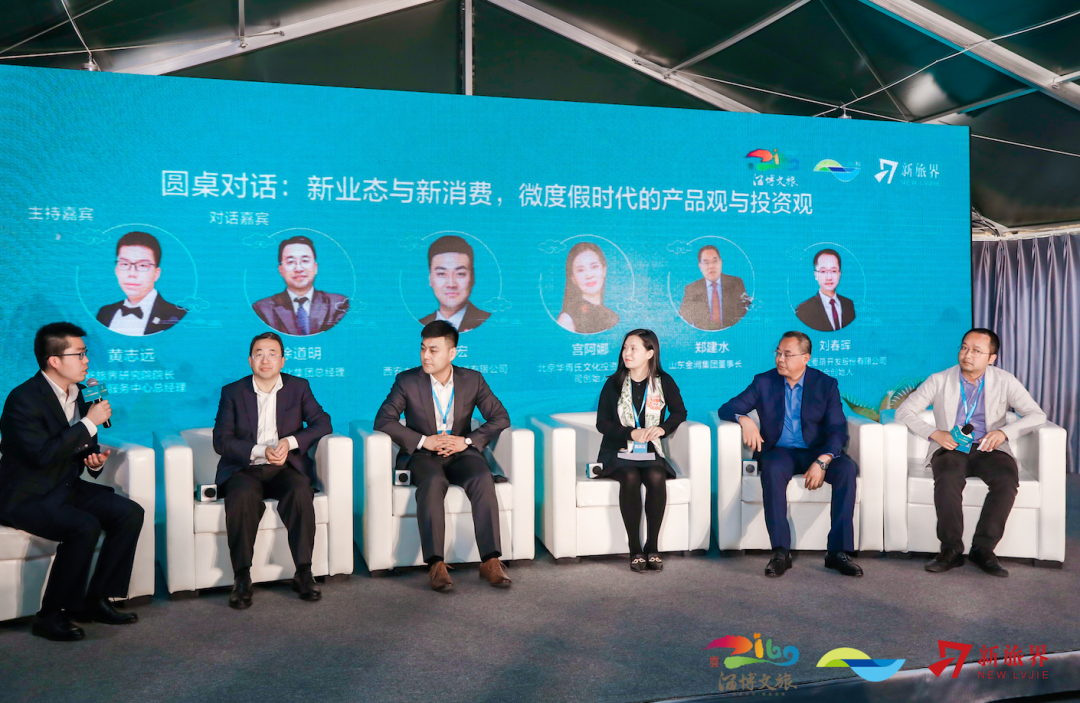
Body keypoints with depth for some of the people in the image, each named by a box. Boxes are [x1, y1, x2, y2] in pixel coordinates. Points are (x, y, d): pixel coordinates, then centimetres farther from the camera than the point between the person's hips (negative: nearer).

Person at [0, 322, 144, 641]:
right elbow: (42, 454, -29)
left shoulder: (79, 394, 9)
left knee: (130, 513, -10)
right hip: (27, 497, -8)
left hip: (67, 487, 8)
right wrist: (90, 422, -24)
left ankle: (96, 600, -1)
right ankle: (51, 615, -14)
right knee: (85, 527, -31)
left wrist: (95, 460, -4)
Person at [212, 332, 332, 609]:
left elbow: (322, 423, 2)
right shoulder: (233, 392, 7)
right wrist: (260, 451, -17)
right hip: (244, 469, 0)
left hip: (285, 468, 1)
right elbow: (221, 440, -2)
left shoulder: (299, 387, 10)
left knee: (301, 493, -31)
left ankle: (303, 573, -23)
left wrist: (290, 442, -15)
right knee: (243, 497, -33)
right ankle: (241, 578, -22)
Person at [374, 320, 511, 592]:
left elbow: (500, 418, 3)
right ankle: (435, 564, -35)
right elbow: (383, 420, -8)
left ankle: (490, 561, -29)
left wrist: (467, 440, -12)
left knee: (483, 479, -31)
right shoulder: (407, 381, 0)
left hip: (460, 452, 1)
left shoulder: (472, 380, 4)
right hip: (422, 455, -1)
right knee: (433, 482, -36)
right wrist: (424, 440, -19)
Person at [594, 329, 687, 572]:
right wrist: (632, 433, -17)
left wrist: (662, 429, -12)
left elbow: (679, 412, 9)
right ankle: (635, 550, -24)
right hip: (618, 452, -1)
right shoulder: (613, 383, 2)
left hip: (650, 452, 1)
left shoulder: (664, 382, 3)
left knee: (656, 477, -31)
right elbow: (602, 423, -2)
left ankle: (652, 547, -21)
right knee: (630, 478, -32)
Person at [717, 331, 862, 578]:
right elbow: (726, 409, 2)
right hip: (779, 451, 0)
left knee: (847, 468, -29)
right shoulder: (764, 382, 5)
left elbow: (837, 430, -7)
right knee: (772, 470, -35)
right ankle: (780, 552, -34)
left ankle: (838, 551, -25)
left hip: (816, 452, 1)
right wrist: (744, 419, -22)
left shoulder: (826, 384, 2)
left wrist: (822, 461, -25)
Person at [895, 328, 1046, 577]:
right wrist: (934, 433, -15)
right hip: (950, 447, -1)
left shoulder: (1005, 381, 7)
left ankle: (983, 548, -22)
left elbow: (1037, 415, 2)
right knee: (948, 479, -34)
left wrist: (1004, 432, -16)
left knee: (1007, 480, -32)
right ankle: (951, 549, -23)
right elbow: (904, 410, 1)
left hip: (988, 448, 1)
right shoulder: (940, 380, 5)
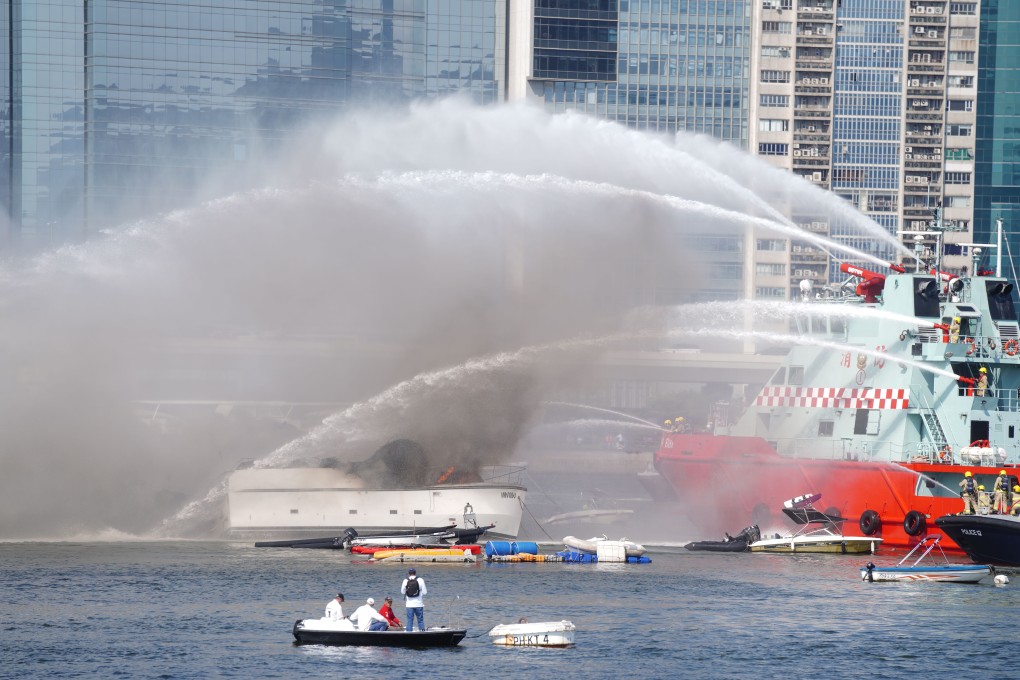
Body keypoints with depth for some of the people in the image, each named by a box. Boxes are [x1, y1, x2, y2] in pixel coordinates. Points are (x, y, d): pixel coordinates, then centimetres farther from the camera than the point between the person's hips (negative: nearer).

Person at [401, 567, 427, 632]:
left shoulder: (405, 581, -3)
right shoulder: (420, 580, -6)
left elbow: (402, 592, 6)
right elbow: (424, 592, -4)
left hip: (409, 605, 1)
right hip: (419, 604, -1)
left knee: (409, 621, 4)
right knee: (420, 620, 8)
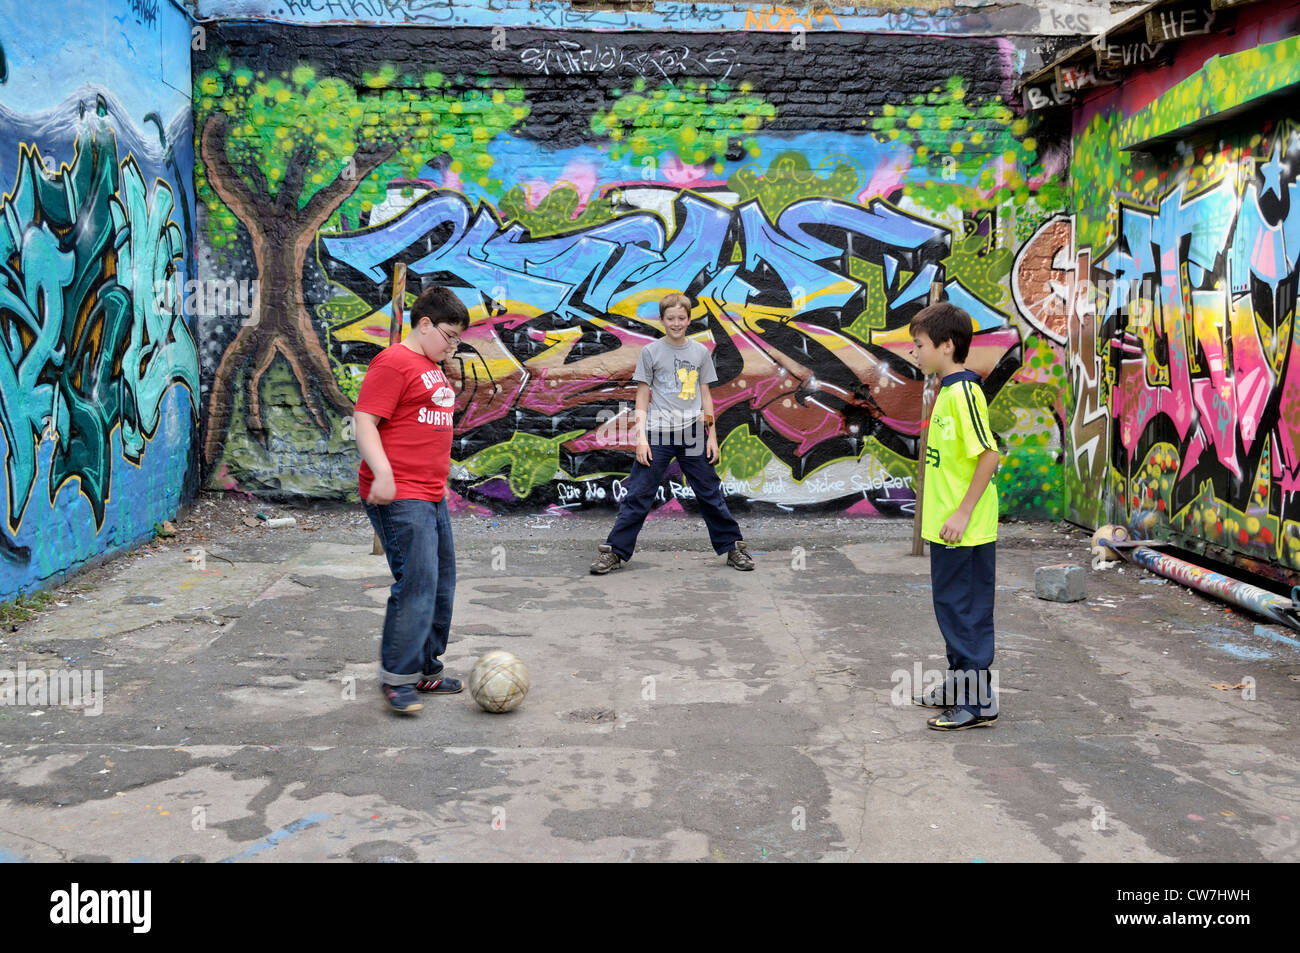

#### What is being asked:
Everything above from the line containing "right knee: (85, 527, -31)" through the line containing "right elbow: (221, 440, -2)" must be copied exactly. Nothing outside that range belongs in the answer.

#### Reply:
right knee: (85, 527, -31)
left wrist: (95, 460, -4)
Person at [212, 332, 332, 609]:
left elbow: (322, 423, 2)
right shoulder: (233, 392, 7)
right wrist: (260, 451, -17)
right hip: (244, 469, 0)
left hip: (285, 468, 1)
right elbow: (221, 440, -2)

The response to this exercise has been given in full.